(Entries drawn from a collection)
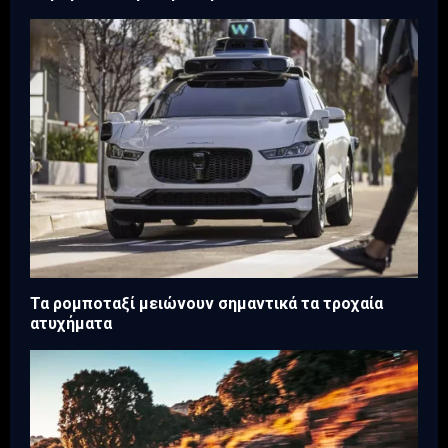
Τα ρομποταξί μειώνουν σημαντικά τα τροχαία
ατυχήματα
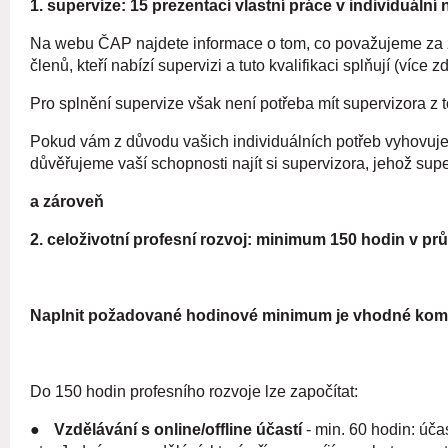
1. supervize: 15 prezentací vlastní práce v individuální
Na webu ČAP najdete informace o tom, co považujeme za ž
členů, kteří nabízí supervizi a tuto kvalifikaci splňují (více z
Pro splnění supervize však není potřeba mít supervizora z
Pokud vám z důvodu vašich individuálních potřeb vyhovuje
důvěřujeme vaší schopnosti najít si supervizora, jehož supe
a zároveň
2. celoživotní profesní rozvoj: minimum 150 hodin v prů
Naplnit požadované hodinové minimum je vhodné kombi
Do 150 hodin profesního rozvoje lze započítat:
●
Vzdělávání s online/offline účastí
- min. 60 hodin: úč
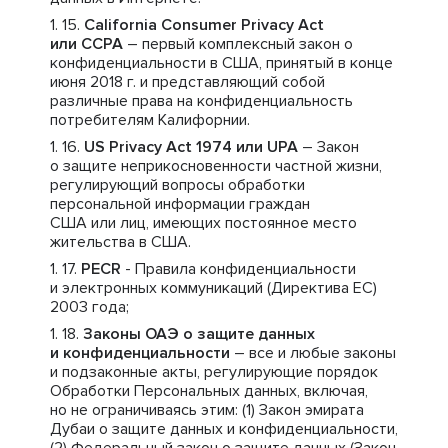
California Consumer Privacy Act
или CCPA
– первый комплексный закон о
конфиденциальности в США, принятый в конце
июня 2018 г. и представляющий собой
различные права на конфиденциальность
потребителям Калифорнии.
US Privacy Act 1974 или UPA
– Закон
о защите неприкосновенности частной жизни,
регулирующий вопросы обработки
персональной информации граждан
США или лиц, имеющих постоянное место
жительства в США.
PECR
- Правила конфиденциальности
и электронных коммуникаций (Директива ЕС)
2003 года;
Законы ОАЭ о защите данных
и конфиденциальности
– все и любые законы
и подзаконные акты, регулирующие порядок
Обработки Персональных данных, включая,
но не ограничиваясь этим: (1) Закон эмирата
Дубаи о защите данных и конфиденциальности,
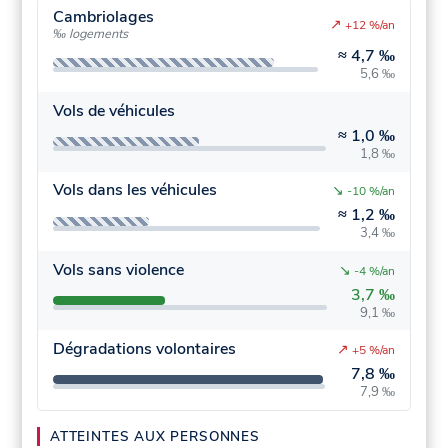
Cambriolages
↗
+12 %/an
‰ logements
≈
4,7 ‰
5,6 ‰
Vols de véhicules
≈
1,0 ‰
1,8 ‰
Vols dans les véhicules
↘
-10 %/an
≈
1,2 ‰
3,4 ‰
Vols sans violence
↘
-4 %/an
3,7 ‰
9,1 ‰
Dégradations volontaires
↗
+5 %/an
7,8 ‰
7,9 ‰
ATTEINTES AUX PERSONNES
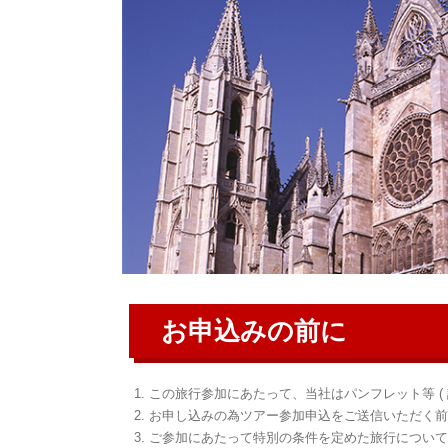
お申込みの前に
この旅行参加にあたって、当社はパンフレット等 (
お申し込みの為ツアー参加申込をご送信いただく
ご参加にあたって特別の条件を定めた旅行について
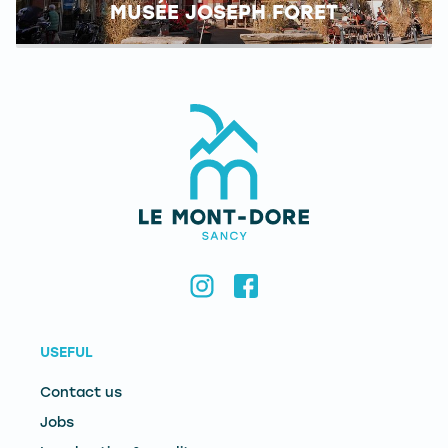
MUSÉE JOSEPH FORET
USEFUL
Contact us
Jobs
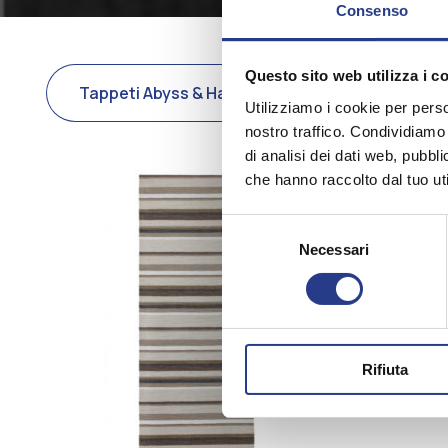
Consenso
Questo sito web utilizza i c
Tappeti Abyss & Habidecor
Tappetin
Utilizziamo i cookie per perso
nostro traffico. Condividiamo 
di analisi dei dati web, pubbl
che hanno raccolto dal tuo uti
Selezione
Necessari
del
consenso
Rifiuta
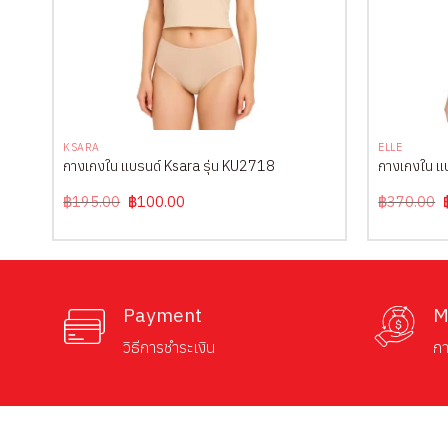
+
+
KSARA
ELLE
กางเกงใน แบรนด์ Ksara รุ่น KU2718
กางเกงใน แ
Original
Current
฿
195.00
฿
100.00
฿
370.00
price
price
was:
is:
฿195.00.
฿100.00.
Payment
M
วิธีการชำระเงิน
กา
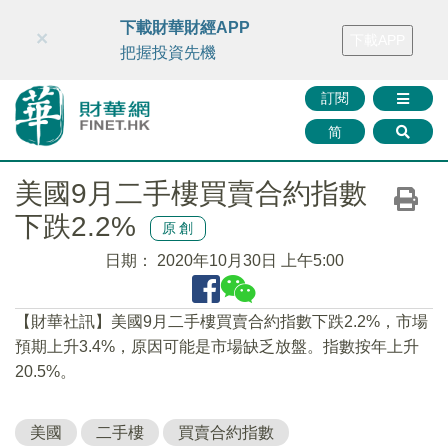
財華智庫網
FINTV
FINMETA
財華證券
媒體矩陣
下載財華財經APP
×
下載APP
智庫沙龍
聯絡我們
把握投資先機
訂閱
简
美國9月二手樓買賣合約指數
下跌2.2%
原創
日期：
2020年10月30日 上午5:00
【財華社訊】美國9月二手樓買賣合約指數下跌2.2%，市場
預期上升3.4%，原因可能是市場缺乏放盤。指數按年上升
20.5%。
美國
二手樓
買賣合約指數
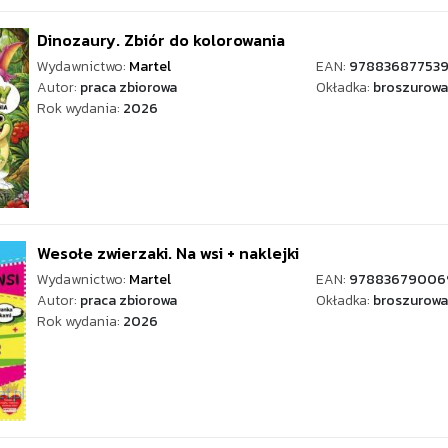
Dinozaury. Zbiór do kolorowania
Wydawnictwo:
Martel
EAN:
97883687753
Autor:
praca zbiorowa
Okładka:
broszurowa
Rok wydania:
2026
Wesołe zwierzaki. Na wsi + naklejki
Wydawnictwo:
Martel
EAN:
97883679006
Autor:
praca zbiorowa
Okładka:
broszurowa
Rok wydania:
2026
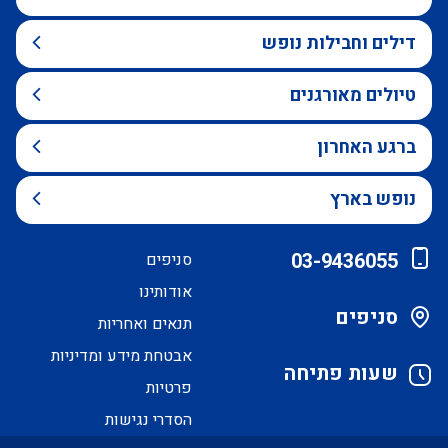
דילים וחבילות נופש
טיולים מאורגנים
ברגע האחרון
נופש בארץ
03-9436055
סניפים
אודותינו
סניפים
תנאים ואחריות
אבטחת מידע ומדיניות
שעות פתיחה
פרטיות
הסדרי נגישות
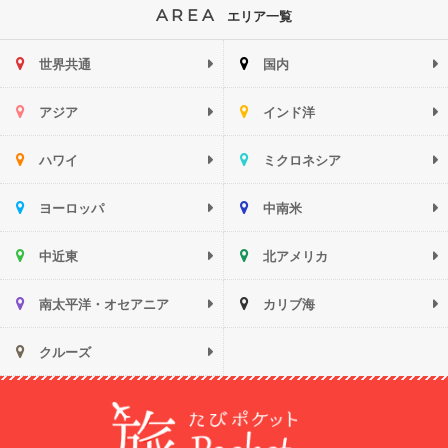
AREA
エリア一覧
世界共通
国内
アジア
インド洋
ハワイ
ミクロネシア
ヨーロッパ
中南米
中近東
北アメリカ
南太平洋・オセアニア
カリブ海
クルーズ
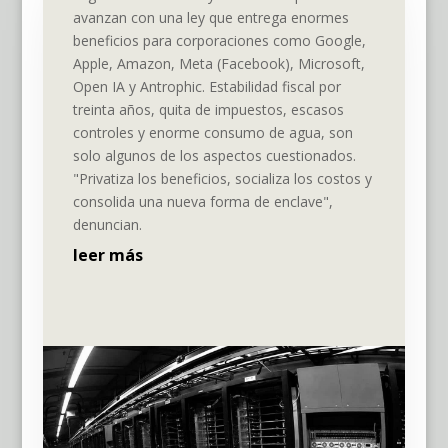
avanzan con una ley que entrega enormes
beneficios para corporaciones como Google,
Apple, Amazon, Meta (Facebook), Microsoft,
Open IA y Antrophic. Estabilidad fiscal por
treinta años, quita de impuestos, escasos
controles y enorme consumo de agua, son
solo algunos de los aspectos cuestionados.
"Privatiza los beneficios, socializa los costos y
consolida una nueva forma de enclave",
denuncian.
leer más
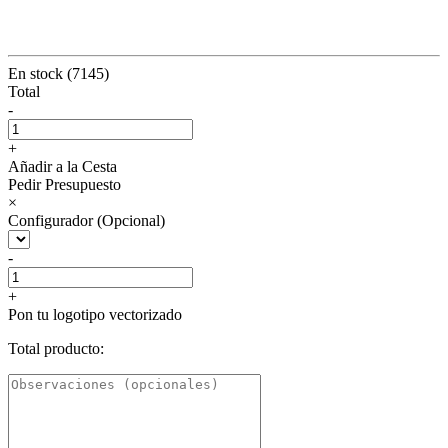
En stock (7145)
Total
-
+
Añadir a la Cesta
Pedir Presupuesto
×
Configurador (Opcional)
-
+
Pon tu logotipo vectorizado
Total producto:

> _WORK INSTRUCTIONS_
Rewrite the text read from all of the records above as a JSON list of strings, with one string for each line and blank lines omitted. Leave the pictures out of your answer.

> _RESULT OF THE TASK_
[
  "Τα ρομποταξί μειώνουν σημαντικά τα τροχαία",
  "ατυχήματα",
  "1. supervize: 15 prezentací vlastní práce v individuální",
  "Na webu ČAP najdete informace o tom, co považujeme za ž",
  "členů, kteří nabízí supervizi a tuto kvalifikaci splňují (více z",
  "Pro splnění supervize však není potřeba mít supervizora z",
  "Pokud vám z důvodu vašich individuálních potřeb vyhovuje",
  "důvěřujeme vaší schopnosti najít si supervizora, jehož supe",
  "a zároveň",
  "2. celoživotní profesní rozvoj: minimum 150 hodin v prů",
  "Naplnit požadované hodinové minimum je vhodné kombi",
  "Do 150 hodin profesního rozvoje lze započítat:",
  "●",
  "Vzdělávání s online/offline účastí",
  "- min. 60 hodin: úč",
  "California Consumer Privacy Act",
  "или CCPA",
  "– первый комплексный закон о",
  "конфиденциальности в США, принятый в конце",
  "июня 2018 г. и представляющий собой",
  "различные права на конфиденциальность",
  "потребителям Калифорнии.",
  "US Privacy Act 1974 или UPA",
  "– Закон",
  "о защите неприкосновенности частной жизни,",
  "регулирующий вопросы обработки",
  "персональной информации граждан",
  "США или лиц, имеющих постоянное место",
  "жительства в США.",
  "PECR",
  "- Правила конфиденциальности",
  "и электронных коммуникаций (Директива ЕС)",
  "2003 года;",
  "Законы ОАЭ о защите данных",
  "и конфиденциальности",
  "– все и любые законы",
  "и подзаконные акты, регулирующие порядок",
  "Обработки Персональных данных, включая,",
  "но не ограничиваясь этим: (1) Закон эмирата",
  "Дубаи о защите данных и конфиденциальности,",
  "Cambriolages",
  "↗",
  "+12 %/an",
  "‰ logements",
  "≈",
  "4,7 ‰",
  "5,6 ‰",
  "Vols de véhicules",
  "≈",
  "1,0 ‰",
  "1,8 ‰",
  "Vols dans les véhicules",
  "↘",
  "-10 %/an",
  "≈",
  "1,2 ‰",
  "3,4 ‰",
  "Vols sans violence",
  "↘",
  "-4 %/an",
  "3,7 ‰",
  "9,1 ‰",
  "Dégradations volontaires",
  "↗",
  "+5 %/an",
  "7,8 ‰",
  "7,9 ‰",
  "ATTEINTES AUX PERSONNES",
  "お申込みの前に",
  "この旅行参加にあたって、当社はパンフレット等 (",
  "お申し込みの為ツアー参加申込をご送信いただく",
  "ご参加にあたって特別の条件を定めた旅行について",
  "MUSÉE JOSEPH FORET",
  "USEFUL",
  "Contact us",
  "Jobs",
  "Consenso",
  "Questo sito web utilizza i c",
  "Tappeti Abyss & Habidecor",
  "Tappetin",
  "Utilizziamo i cookie per perso",
  "nostro traffico. Condividiamo ",
  "di analisi dei dati web, pubbl",
  "che hanno raccolto dal tuo uti",
  "Selezione",
  "Necessari",
  "del",
  "consenso",
  "Rifiuta",
  "+",
  "+",
  "KSARA",
  "ELLE",
  "กางเกงใน แบรนด์ Ksara รุ่น KU2718",
  "กางเกงใน แ",
  "Original",
  "Current",
  "฿",
  "195.00",
  "฿",
  "100.00",
  "฿",
  "370.00",
  "price",
  "price",
  "was:",
  "is:",
  "฿195.00.",
  "฿100.00.",
  "Payment",
  "M",
  "วิธีการชำระเงิน",
  "กา",
  "財華智庫網",
  "FINTV",
  "FINMETA",
  "財華證券",
  "媒體矩陣",
  "下載財華財經APP",
  "×",
  "下載APP",
  "智庫沙龍",
  "聯絡我們",
  "把握投資先機",
  "訂閱",
  "简",
  "美國9月二手樓買賣合約指數",
  "下跌2.2%",
  "原創",
  "日期：",
  "2020年10月30日 上午5:00",
  "【財華社訊】美國9月二手樓買賣合約指數下跌2.2%，市場",
  "預期上升3.4%，原因可能是市場缺乏放盤。指數按年上升",
  "20.5%。",
  "美國",
  "二手樓",
  "買賣合約指數",
  "Dinozaury. Zbiór do kolorowania",
  "Wydawnictwo:",
  "Martel",
  "EAN:",
  "97883687753",
  "Autor:",
  "praca zbiorowa",
  "Okładka:",
  "broszurowa",
  "Rok wydania:",
  "2026",
  "Wesołe zwierzaki. Na wsi + naklejki",
  "Wydawnictwo:",
  "Martel",
  "EAN:",
  "97883679006",
  "Autor:",
  "praca zbiorowa",
  "Okładka:",
  "broszurowa",
  "Rok wydania:",
  "2026",
  "דילים וחבילות נופש",
  "טיולים מאורגנים",
  "ברגע האחרון",
  "נופש בארץ",
  "03-9436055",
  "סניפים",
  "אודותינו",
  "סניפים",
  "תנאים ואחריות",
  "אבטחת מידע ומדיניות",
  "שעות פתיחה",
  "פרטיות",
  "הסדרי נגישות",
  "AREA",
  "エリア一覧",
  "世界共通",
  "国内",
  "アジア",
  "インド洋",
  "ハワイ",
  "ミクロネシア",
  "ヨーロッパ",
  "中南米",
  "中近東",
  "北アメリカ",
  "南太平洋・オセアニア",
  "カリブ海",
  "クルーズ",
  "avanzan con una ley que entrega enormes",
  "beneficios para corporaciones como Google,",
  "Apple, Amazon, Meta (Facebook), Microsoft,",
  "Open IA y Antrophic. Estabilidad fiscal por",
  "treinta años, quita de impuestos, escasos",
  "controles y enorme consumo de agua, son",
  "solo algunos de los aspectos cuestionados.",
  "\"Privatiza los beneficios, socializa los costos y",
  "consolida una nueva forma de enclave\",",
  "denuncian.",
  "leer más",
  "En stock (7145)",
  "Total",
  "-",
  "+",
  "Añadir a la Cesta",
  "Pedir Presupuesto",
  "×",
  "Configurador (Opcional)",
  "-",
  "+",
  "Pon tu logotipo vectorizado",
  "Total producto:"
]